Oublions un instant l'Oussama ben Laden présenté samedi par l'administration Obama, celui qui se regarde à la télévision et qui se teint la barbe avant d'enregistrer ses messages de propagande terroriste.

Imaginons maintenant le chef d'Al-Qaïda assis devant un journal de bord dans lequel il note non pas ses activités quotidiennes ou ses états d'âme, mais ses idées pour de nouvelles opérations terroristes sur tout le territoire des États-Unis, y compris à Los Angeles, Chicago et Washington. Une partie du contenu de ce carnet a été révélée, mercredi, à des journalistes par des responsables américains dont l'identité n'a pas été dévoilée.

Saisi avec de nombreux autres documents dans la maison où ben Laden a été abattu par des commandos américains, dans la nuit du 1er au 2 mai, le journal du chef d'Al-Qaïda contient notamment une suggestion à ses troupes de recruter des non-musulmans «opprimés aux États-Unis», selon lui, tels que les Afro-Américains et les Latino-Américains. L'objectif était de les enrôler pour réaliser un nouvel acte terroriste sur le sol américain le jour du 10e anniversaire des attentats du 11 septembre 2001.

Ailleurs dans son journal de bord, ben Laden se demande combien d'Américains devaient être tués dans de nouvelles attaques pour forcer les États-Unis à abandonner le monde arabe une fois pour toutes. Ailleurs encore, le Saoudien dresse la liste des dirigeants américains à assassiner, sa cible numéro un étant Barack Obama, suivie du chef d'état-major interarmes et le secrétaire à la Défense.

Le chef d'Al-Qaïda exclut cependant de cette liste le vice-président américain, considérant que cette fonction ne pesait pas suffisamment pour mériter un projet d'attentat.

Les responsables américains ont précisé que ben Laden se servait également de l'ordinateur pour communiquer avec ses principaux lieutenants, en l'occurrence le numéro deux d'Al-Qaïda, l'Égyptien Ayman al-Zawahiri, et le numéro trois de l'organisation, le Libyen Atiyah Abd al-Rahman. Il était également en contact avec des dirigeants de la filiale d'Al-Qaïda dans la péninsule arabique.

Les messages du chef d'Al-Qaïda étaient transmis par le truchement de clés USB.

«Une petite bibliothèque universitaire»

Le conseiller de la Maison-Blanche pour la sécurité nationale, Tom Donilon, a comparé, dimanche dernier, le matériel récupéré par les commandos américains dans la dernière résidence de ben Laden à une «petite bibliothèque universitaire». Figurent parmi ce matériel : 110 clés USB, plusieurs ordinateurs, des masses de documents et des notes manuscrites.

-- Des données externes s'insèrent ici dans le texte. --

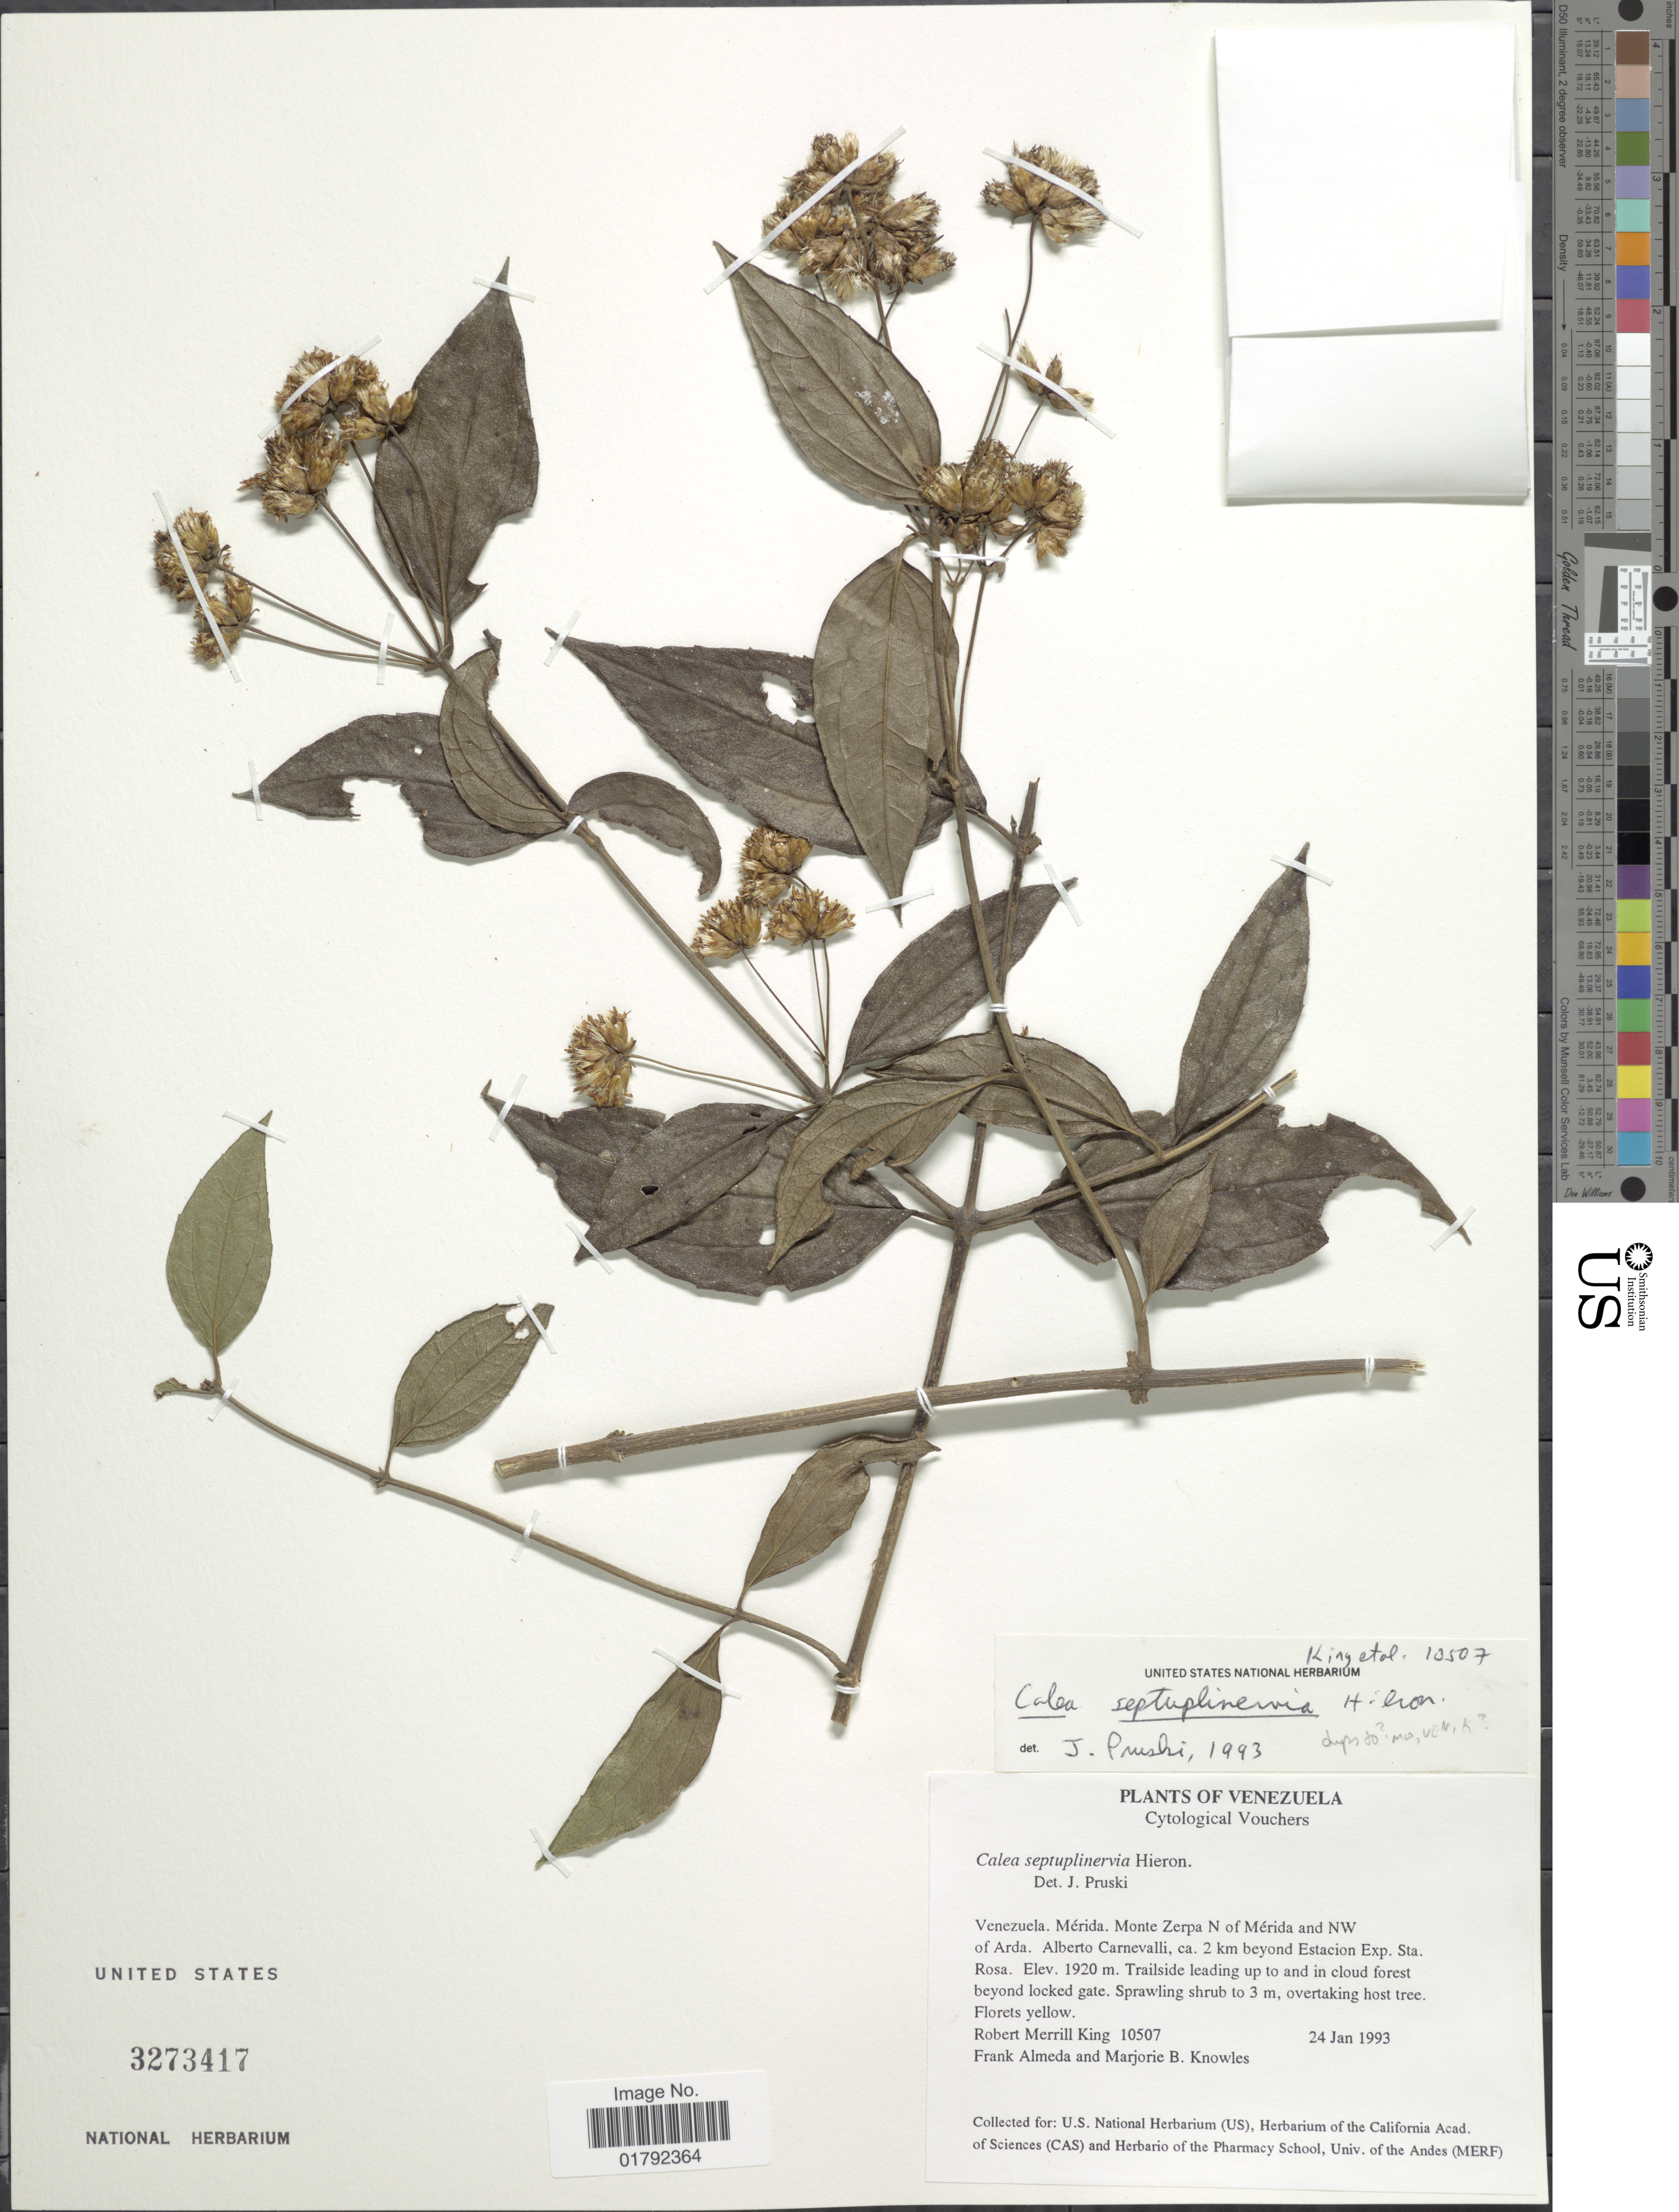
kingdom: Plantae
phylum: Tracheophyta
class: Magnoliopsida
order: Asterales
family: Asteraceae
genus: Calea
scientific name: Calea septuplinervia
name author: Hieron.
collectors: R. M. King, F. Almeda & M. B. Knowles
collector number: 10507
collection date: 1993-01-24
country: Venezuela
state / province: Mérida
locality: Monte Zerpa N of Merida and NW of Arda, Alberto Carnevalli, ca. 2 km beyond Estacion Exp. Sta. Rosa, trailside leading up to and in cloud forest beyond locked gate.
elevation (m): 1920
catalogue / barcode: US 3273417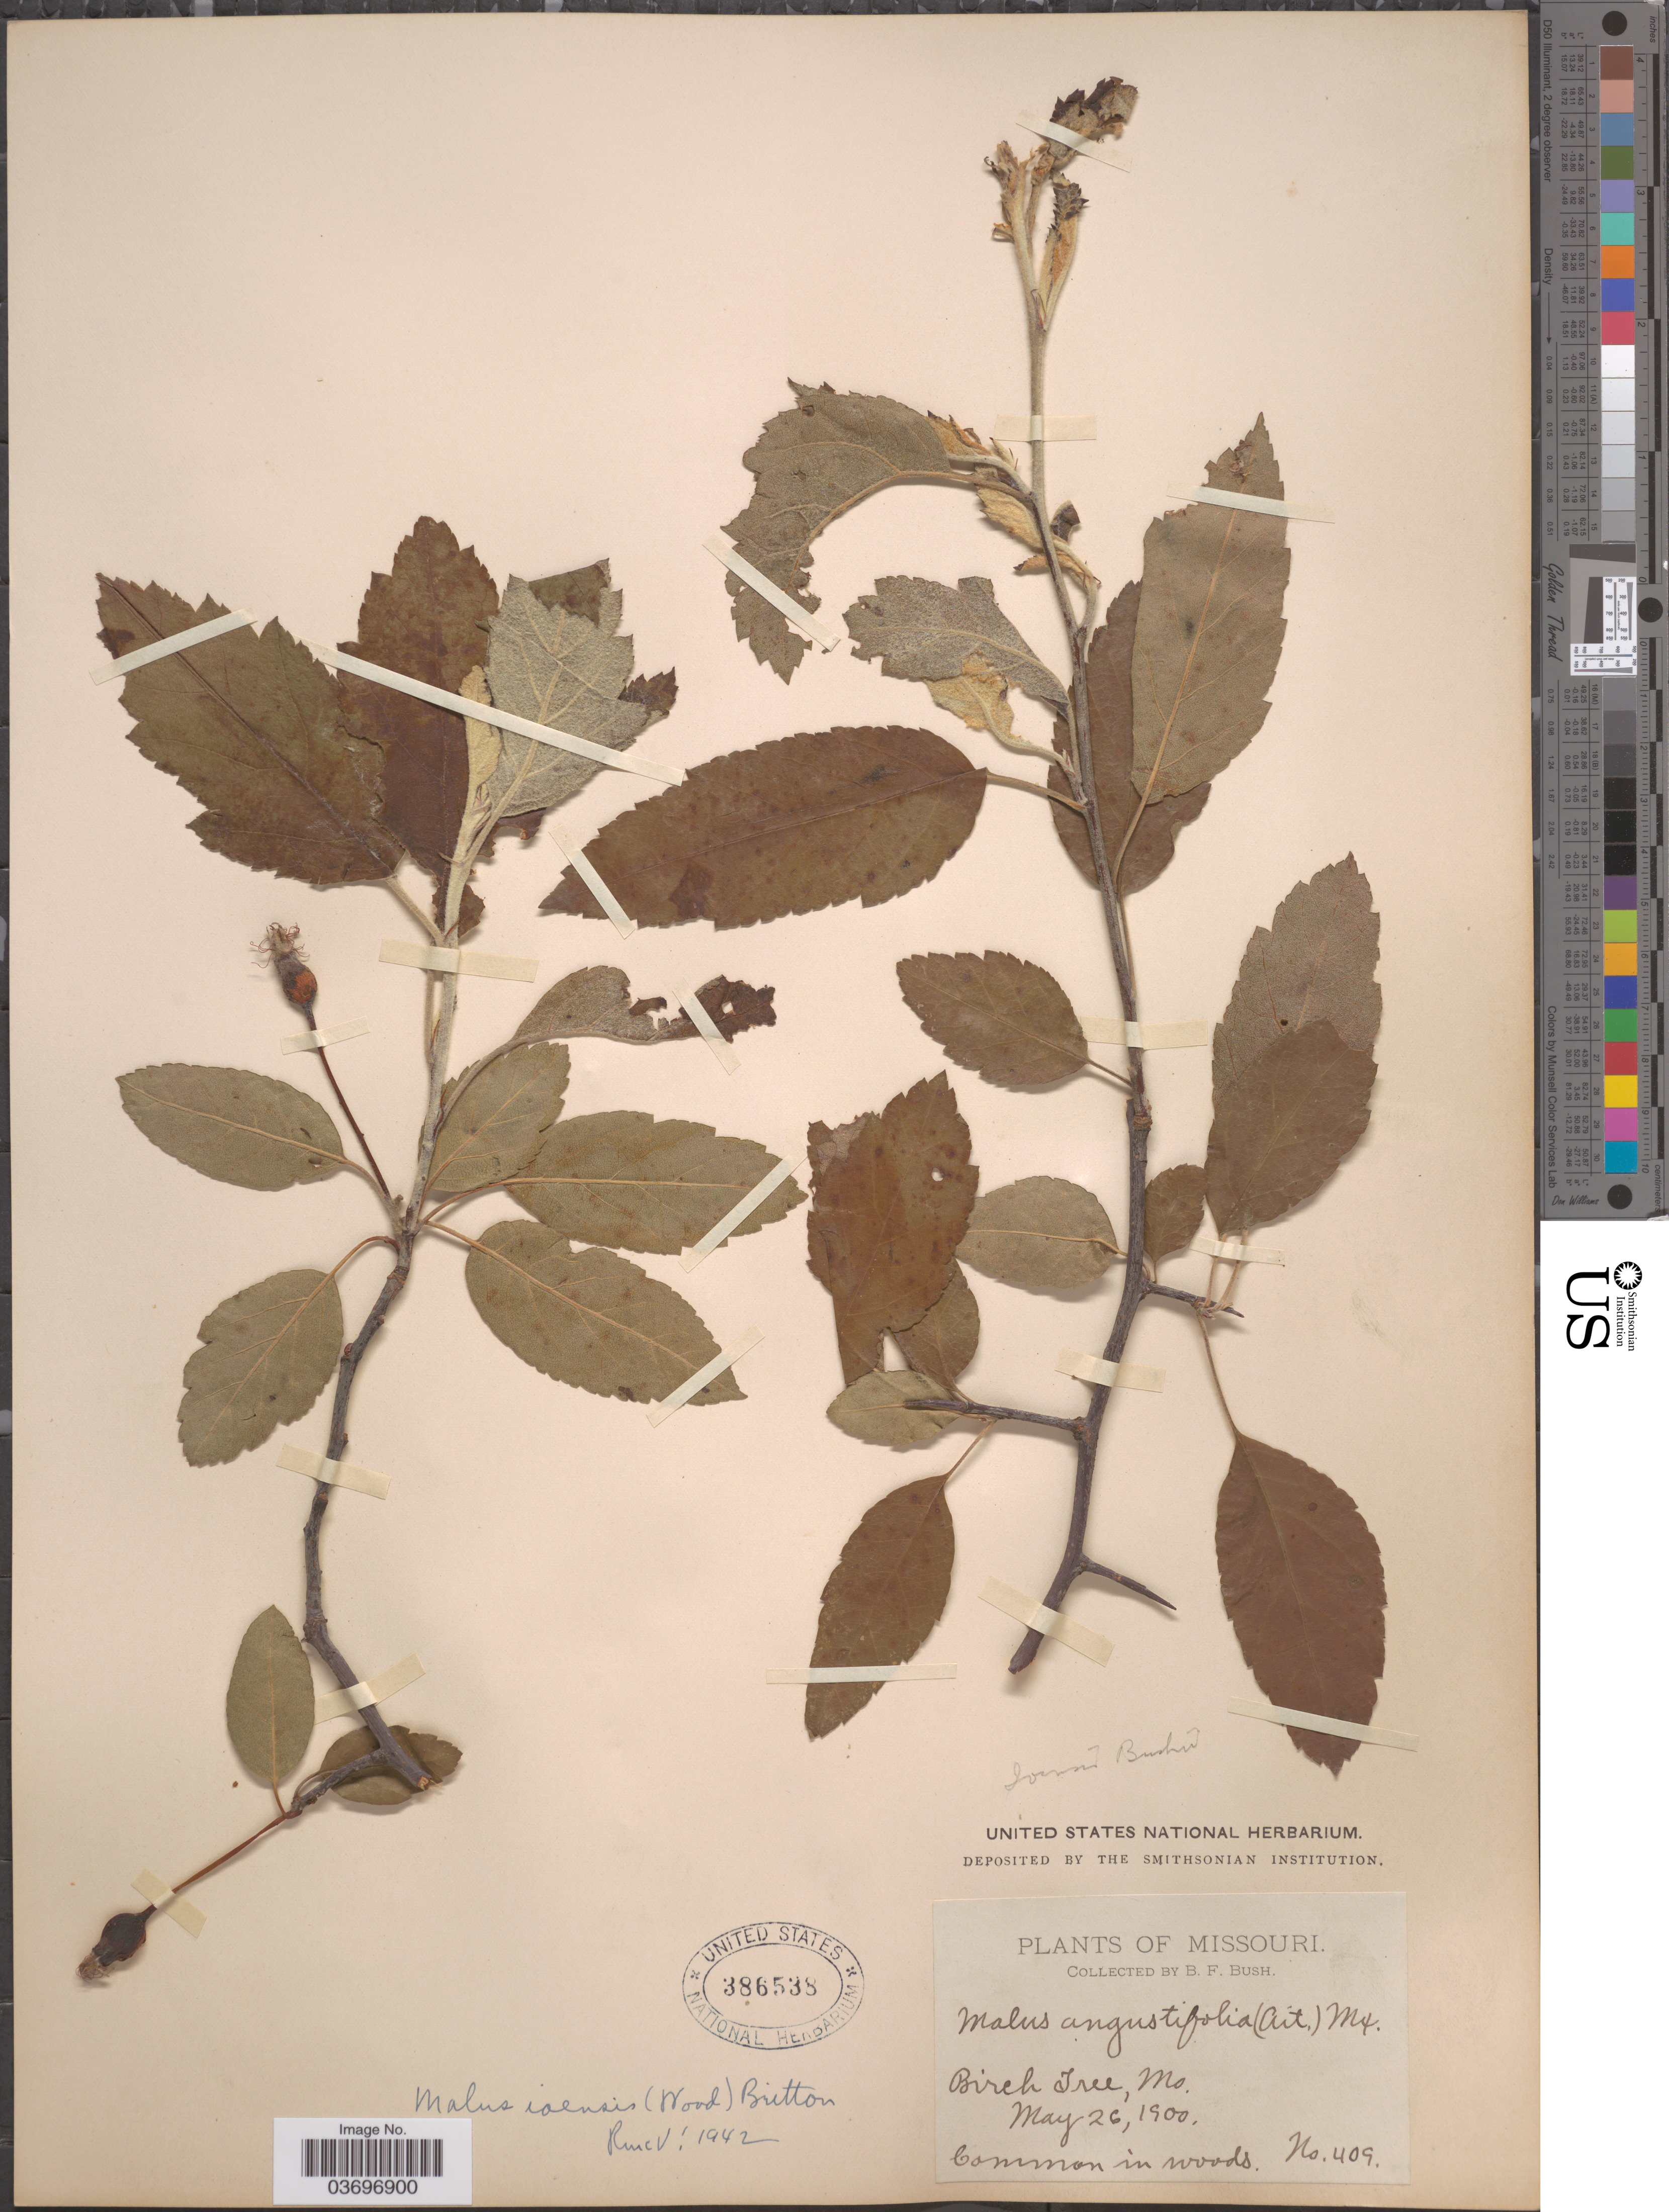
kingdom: Plantae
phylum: Tracheophyta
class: Magnoliopsida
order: Rosales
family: Rosaceae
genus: Malus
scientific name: Malus ioensis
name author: (Alph. Wood) Britton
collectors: B. F. Bush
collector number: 409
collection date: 1900-05-26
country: United States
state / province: Missouri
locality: Birch Tree.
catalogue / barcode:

Dans un article publié, hier, sur ces documents, le Washington Post a brossé d'Oussama ben Laden le portrait d'un chef terroriste obsédé par les États-Unis, une fixation qui ne faisait pas l'unanimité au sein de son organisation. Certains de ses lieutenants souhaitaient en effet mettre l'accent sur des combats plus locaux, selon les responsables américains cités par le quotidien.

Il faut s'attendre à d'autres révélations au cours des prochains jours et semaines concernant la masse d'informations qui est analysée depuis plus d'une semaine par une équipe interdisciplinaire réunie en Virginie dans un entrepôt secret de la CIA.

En attendant, il semble que plusieurs des suggestions inscrites dans le journal de bord de ben Laden sont restées lettre morte.